Kasus ini menunjukkan bagaimana infrastruktur perkotaan dapat berubah menjadi panggung kejahatan ketika pengawasan dan respons darurat tidak memadai. Tol layang yang tinggi di atas jalan arteri menciptakan ruang “tak tersentuh” yang sulit dijangkau saksi, sekaligus memberi pelaku waktu singkat untuk bertindak.

Di tingkat jalan, kondisi malam yang sepi dan kendaraan yang melaju cepat menambah risiko bagi siapa pun yang berada di badan jalan. Pernyataan Dian tentang lalu lintas yang “kenceng kalau malam” menggambarkan lingkungan yang tidak ramah bagi keselamatan, bahkan tanpa faktor kriminal.

Viralnya CCTV mempercepat penyebaran informasi, tetapi juga memunculkan problem akurasi dan empati. Publik kerap mengonsumsi potongan adegan sebagai tontonan, padahal bagi keluarga korban itu adalah rekaman penderitaan yang terus berulang di layar.

Dalam kasus-kasus kekerasan berbasis bukti digital, otoritas perlu bergerak cepat memberi penjelasan yang proporsional. Tanpa narasi resmi yang tegas, ruang publik akan diisi spekulasi, perburuan identitas, dan kesimpulan prematur yang bisa mengganggu proses hukum.

Pembunuhan AA dan dugaan pembuangan dari Tol BORR bukan sekadar kriminalitas individual, melainkan cermin rapuhnya rasa aman di ruang mobilitas. Kota yang membangun jalan cepat dan simpang besar sering lupa bahwa keselamatan manusia tidak berhenti pada kelancaran kendaraan.

Ada ironi ketika titik temuan berada di dekat lampu merah dan u-turn, tempat yang seharusnya terpantau dan padat pada jam tertentu. Namun pada malam hari, ruang itu berubah menjadi area “abu-abu” yang sepi, sehingga tragedi bisa terjadi tanpa saksi yang benar-benar melihat awalnya.

Kita juga perlu mengkritisi budaya viral yang menjadikan rekaman kekerasan sebagai komoditas perhatian. Jika setiap tragedi hanya berakhir sebagai “konten”, maka keadilan berisiko bergeser menjadi sekadar kepuasan publik melihat pelaku ditangkap.

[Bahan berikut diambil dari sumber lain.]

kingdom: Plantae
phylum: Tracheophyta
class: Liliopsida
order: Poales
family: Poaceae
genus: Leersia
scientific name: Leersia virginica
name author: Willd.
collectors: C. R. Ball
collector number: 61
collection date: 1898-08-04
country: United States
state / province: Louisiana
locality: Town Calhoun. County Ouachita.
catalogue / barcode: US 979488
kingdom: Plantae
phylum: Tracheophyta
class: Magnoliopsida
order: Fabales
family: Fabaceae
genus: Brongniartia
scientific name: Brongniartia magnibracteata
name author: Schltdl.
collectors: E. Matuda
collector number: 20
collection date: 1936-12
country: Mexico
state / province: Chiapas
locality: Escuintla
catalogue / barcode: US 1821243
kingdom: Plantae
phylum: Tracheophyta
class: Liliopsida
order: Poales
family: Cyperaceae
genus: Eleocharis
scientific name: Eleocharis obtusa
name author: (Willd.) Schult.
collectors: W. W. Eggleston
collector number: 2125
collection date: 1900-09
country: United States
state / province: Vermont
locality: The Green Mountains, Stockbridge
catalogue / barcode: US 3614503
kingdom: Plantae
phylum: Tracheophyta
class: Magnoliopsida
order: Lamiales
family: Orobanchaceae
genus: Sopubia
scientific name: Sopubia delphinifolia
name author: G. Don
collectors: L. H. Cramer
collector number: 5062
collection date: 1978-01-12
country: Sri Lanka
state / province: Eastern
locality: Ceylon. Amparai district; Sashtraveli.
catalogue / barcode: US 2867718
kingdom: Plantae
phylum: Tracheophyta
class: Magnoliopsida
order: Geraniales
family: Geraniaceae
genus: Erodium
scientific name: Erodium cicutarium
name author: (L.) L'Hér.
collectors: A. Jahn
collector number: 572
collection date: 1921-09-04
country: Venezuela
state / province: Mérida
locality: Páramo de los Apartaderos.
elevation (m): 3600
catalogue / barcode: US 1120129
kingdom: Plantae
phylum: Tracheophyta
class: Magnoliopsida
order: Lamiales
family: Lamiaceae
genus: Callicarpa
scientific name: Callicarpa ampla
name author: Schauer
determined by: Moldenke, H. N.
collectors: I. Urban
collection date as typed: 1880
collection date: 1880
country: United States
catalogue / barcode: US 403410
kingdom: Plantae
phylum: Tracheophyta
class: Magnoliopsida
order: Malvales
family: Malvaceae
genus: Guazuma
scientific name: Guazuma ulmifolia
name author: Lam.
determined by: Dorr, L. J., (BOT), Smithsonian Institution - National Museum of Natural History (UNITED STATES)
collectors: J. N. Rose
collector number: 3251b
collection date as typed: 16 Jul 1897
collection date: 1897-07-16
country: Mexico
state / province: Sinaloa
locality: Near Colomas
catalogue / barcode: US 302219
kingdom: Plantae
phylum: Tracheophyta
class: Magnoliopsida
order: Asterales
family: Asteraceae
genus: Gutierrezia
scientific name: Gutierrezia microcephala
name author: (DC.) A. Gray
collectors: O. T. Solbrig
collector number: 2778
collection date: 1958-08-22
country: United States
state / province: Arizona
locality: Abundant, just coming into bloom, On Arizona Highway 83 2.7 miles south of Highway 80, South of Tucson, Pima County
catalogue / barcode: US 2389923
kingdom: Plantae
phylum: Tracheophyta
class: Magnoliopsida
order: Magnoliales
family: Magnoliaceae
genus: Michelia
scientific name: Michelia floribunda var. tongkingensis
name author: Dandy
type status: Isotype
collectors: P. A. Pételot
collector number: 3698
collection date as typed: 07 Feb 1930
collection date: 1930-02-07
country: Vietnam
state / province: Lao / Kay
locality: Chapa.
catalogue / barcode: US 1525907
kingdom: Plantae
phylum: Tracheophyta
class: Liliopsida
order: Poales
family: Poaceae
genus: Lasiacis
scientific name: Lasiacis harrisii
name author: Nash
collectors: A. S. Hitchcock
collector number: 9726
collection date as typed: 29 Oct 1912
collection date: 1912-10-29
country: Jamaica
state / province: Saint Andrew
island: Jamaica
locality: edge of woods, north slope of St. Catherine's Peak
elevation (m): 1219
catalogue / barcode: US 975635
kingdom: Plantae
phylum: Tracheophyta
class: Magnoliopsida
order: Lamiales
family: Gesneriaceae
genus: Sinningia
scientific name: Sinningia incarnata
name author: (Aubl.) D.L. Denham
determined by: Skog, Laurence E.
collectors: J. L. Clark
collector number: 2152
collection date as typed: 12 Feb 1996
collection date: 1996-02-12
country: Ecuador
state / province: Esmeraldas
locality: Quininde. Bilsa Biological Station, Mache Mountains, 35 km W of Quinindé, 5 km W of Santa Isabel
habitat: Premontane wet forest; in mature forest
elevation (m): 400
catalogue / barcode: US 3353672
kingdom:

Di sisi lain, bukti visual seperti CCTV dapat menjadi alat akuntabilitas yang kuat bila dikelola dengan etika. Kuncinya adalah memastikan penyebaran informasi tidak melukai martabat korban dan tidak mengganggu kebutuhan penyidikan.

Kasus pembunuhan AA di Bogor menegaskan bahwa satu tindakan brutal bisa memanfaatkan celah ruang kota, dari tol layang BORR hingga Jalan Sholis yang lengang. Polisi menyebut rangkaian peristiwa ini terkait penangkapan pelaku MF, tetapi pemulihan rasa aman membutuhkan kerja lebih panjang.

Yang perlu dibangun bukan hanya kronologi, melainkan juga pencegahan berbasis tata ruang, penerangan, kamera yang berfungsi, dan respons cepat di titik rawan. Pertanyaannya, apakah kita akan menunggu tragedi berikutnya untuk kembali menuntut perbaikan yang sama?